Um novo relatório da Organização das Nações Unidas (ONU) alerta que o calor extremo já está colocando os sistemas agroalimentares globais sob forte pressão e ameaçando os meios de subsistência e a saúde de mais de 1 bilhão de pessoas.
O estudo foi elaborado pela Organização das Nações Unidas para Alimentação e Agricultura (FAO) e pela Organização Meteorológica Mundial (OMM). As agências destacam que as ondas de calor estão se tornando mais frequentes, intensas e duradouras, com impactos diretos sobre a agricultura, a pecuária, a pesca e as florestas.
Segundo o relatório, o cenário indica um futuro de maior incerteza, com o aquecimento global em aceleração. Dados recentes mostram que 2025 está entre os três anos mais quentes já registrados, o que tem intensificado eventos climáticos extremos em diferentes regiões do mundo.

Foto: Pixabay
O documento aponta ainda que o calor extremo atua como um “multiplicador de riscos”, agravando secas, incêndios florestais, surtos de pragas e reduzindo a produtividade das lavouras quando são ultrapassados limites críticos de temperatura.
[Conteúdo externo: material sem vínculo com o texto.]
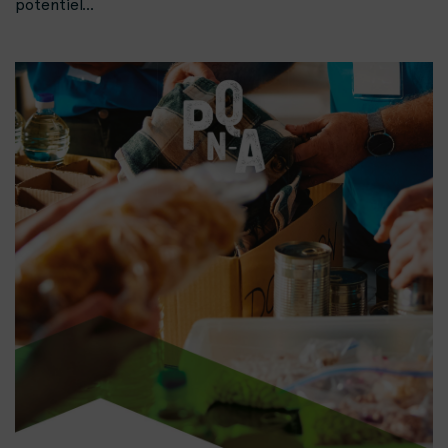
potentiel...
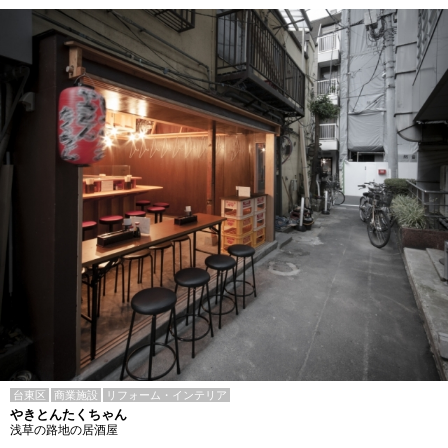
台東区
商業施設
リフォーム・インテリア
やきとんたくちゃん
浅草の路地の居酒屋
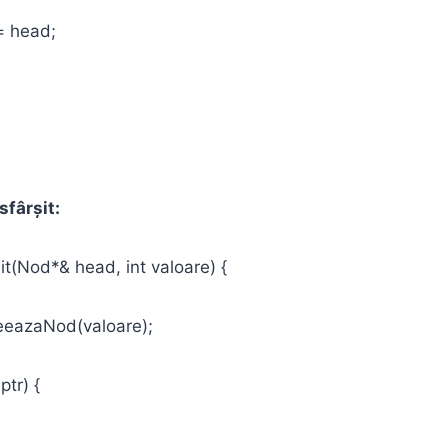
 head;
sfârșit:
t(Nod*& head, int valoare) {
eazaNod(valoare);
tr) {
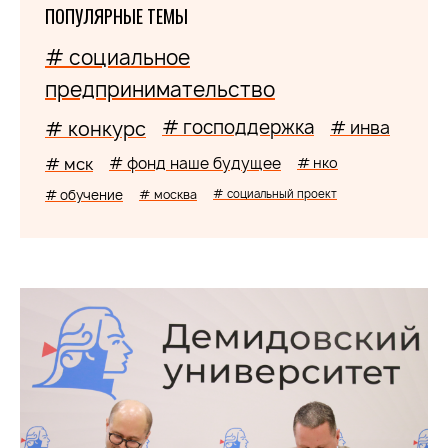
ПОПУЛЯРНЫЕ ТЕМЫ
# социальное
предпринимательство
# господдержка
# конкурс
# инва
# мск
# фонд наше будущее
# нко
# обучение
# москва
# социальный проект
Em geral, há queda na produtividade das principais culturas quando os termômetros passam de cerca de 30°C.
O relatório também cita casos como o do Marrocos, que enfrenta seis anos consecutivos de seca, seguidos por ondas de calor recordes.
Outro ponto de alerta é o aumento das ondas de calor marinhas. Segundo o estudo, esses eventos estão mais frequentes e têm reduzido os níveis de oxigênio nos oceanos, afetando estoques pesqueiros. Em 2024, cerca de 91% dos oceanos do mundo registraram ao menos uma onda de calor marinha.

Foto: Divulgação/IDR
As projeções indicam que os riscos tendem a crescer com o avanço do aquecimento global. O relatório estima que a intensidade dos eventos extremos de calor pode dobrar com 2°C de aquecimento e quadruplicar com 3°C, em comparação ao cenário de 1,5°C.
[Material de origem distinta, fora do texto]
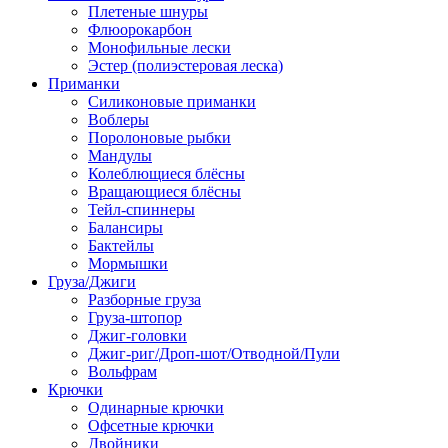
Плетеные шнуры
Флюорокарбон
Монофильные лески
Эстер (полиэстеровая леска)
Приманки
Силиконовые приманки
Воблеры
Поролоновые рыбки
Мандулы
Колеблющиеся блёсны
Вращающиеся блёсны
Тейл-спиннеры
Балансиры
Бактейлы
Мормышки
Груза/Джиги
Разборные груза
Груза-штопор
Джиг-головки
Джиг-риг/Дроп-шот/Отводной/Пули
Вольфрам
Крючки
Одинарные крючки
Офсетные крючки
Двойники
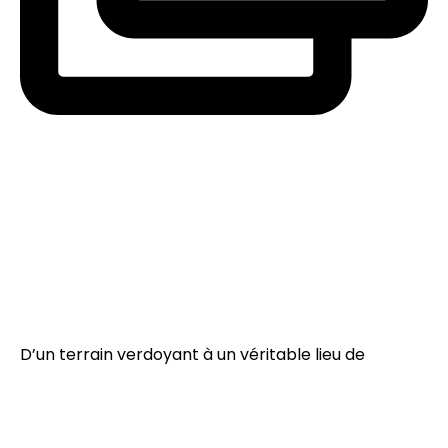
D’un terrain verdoyant à un véritable lieu de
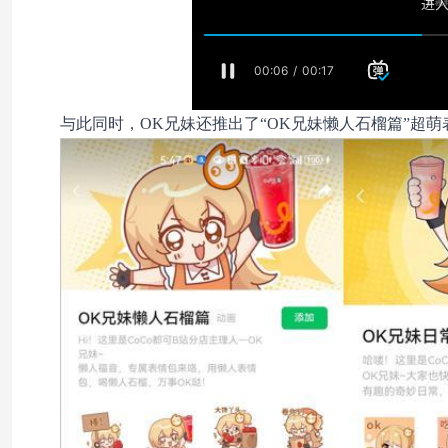
与此同时，OK兄妹还推出了“OK兄妹懒人石榴篇”超萌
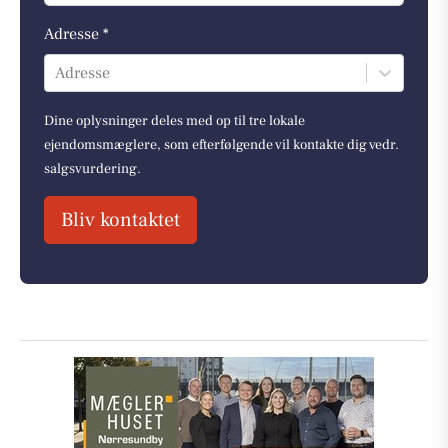
Adresse *
Adresse
Dine oplysninger deles med op til tre lokale
ejendomsmæglere, som efterfølgende vil kontakte dig vedr.
salgsvurdering.
Bliv kontaktet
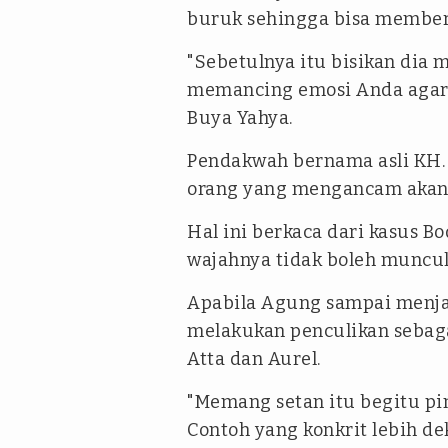
buruk sehingga bisa member
"Sebetulnya itu bisikan dia
memancing emosi Anda agar 
Buya Yahya.
Pendakwah bernama asli KH. 
orang yang mengancam akan 
Hal ini berkaca dari kasus 
wajahnya tidak boleh muncul
Apabila Agung sampai menja
melakukan penculikan sebag
Atta dan Aurel.
"Memang setan itu begitu pi
Contoh yang konkrit lebih de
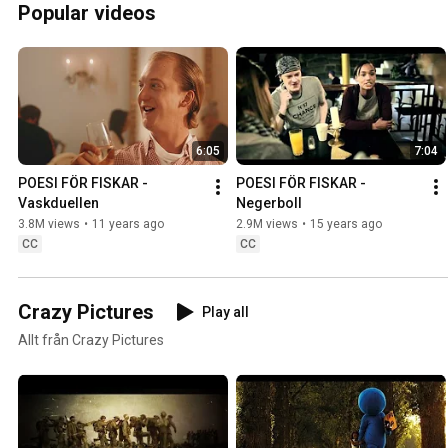
Popular videos
6:05
7:04
POESI FÖR FISKAR - 
POESI FÖR FISKAR - 
Vaskduellen
Negerboll
3.8M views
•
11 years ago
2.9M views
•
15 years ago
CC
CC
Crazy Pictures
Play all
Allt från Crazy Pictures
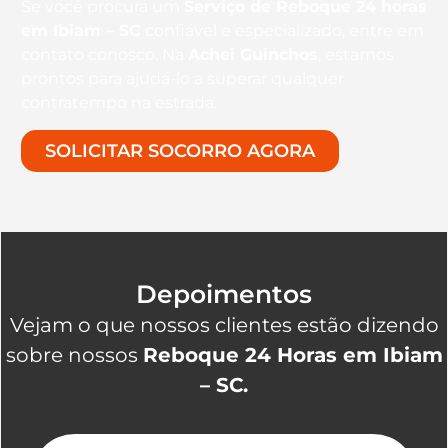
Se você procura um
Serviço de Reboque 24 horas
em Ibiam – SC
confiável e especializado, entre em
contato conosco. Na
Achei Guinchos
, estamos
prontos para ajudá-lo a superar qualquer
contratempo na estrada.
SOLICITAR SOCORRO AGORA
Depoimentos
Vejam o que nossos clientes estão dizendo
sobre nossos
Reboque 24 Horas em Ibiam
– SC.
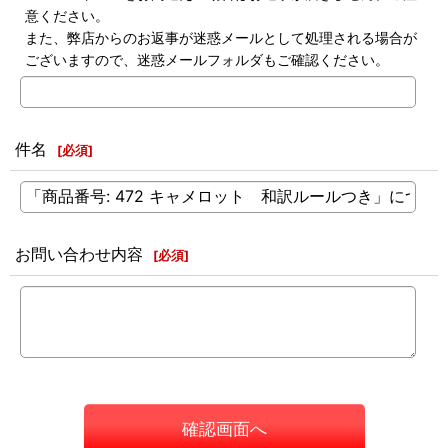
意ください。
また、弊店からのお返事が迷惑メールとして処理される場合が
ございますので、迷惑メールフォルダもご確認ください。
件名
[
必須
]
お問い合わせ内容
[
必須
]
確認画面へ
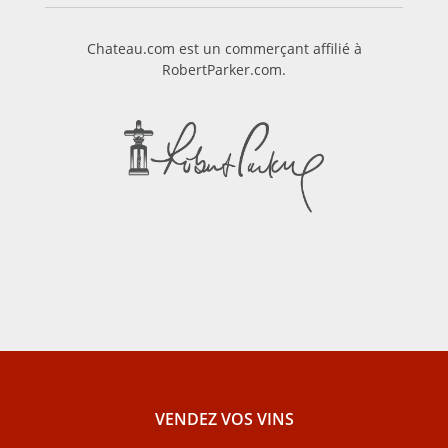
Chateau.com est un commerçant affilié à
RobertParker.com.
VENDEZ VOS VINS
Também foi destacado que cada aumento de 1°C na temperatura média global pode reduzir em cerca de 6% a produção das quatro principais culturas agrícolas do mundo: milho, arroz, soja e trigo.
Diante desse cenário, FAO e OMM defendem maior coordenação entre países e o fortalecimento de sistemas de alerta climático para apoiar agricultores e pescadores na tomada de decisões. As agências afirmam ainda que ações de adaptação, isoladamente, não são suficientes para conter os impactos, e que será necessária uma resposta mais ampla diante da intensificação do calor extremo.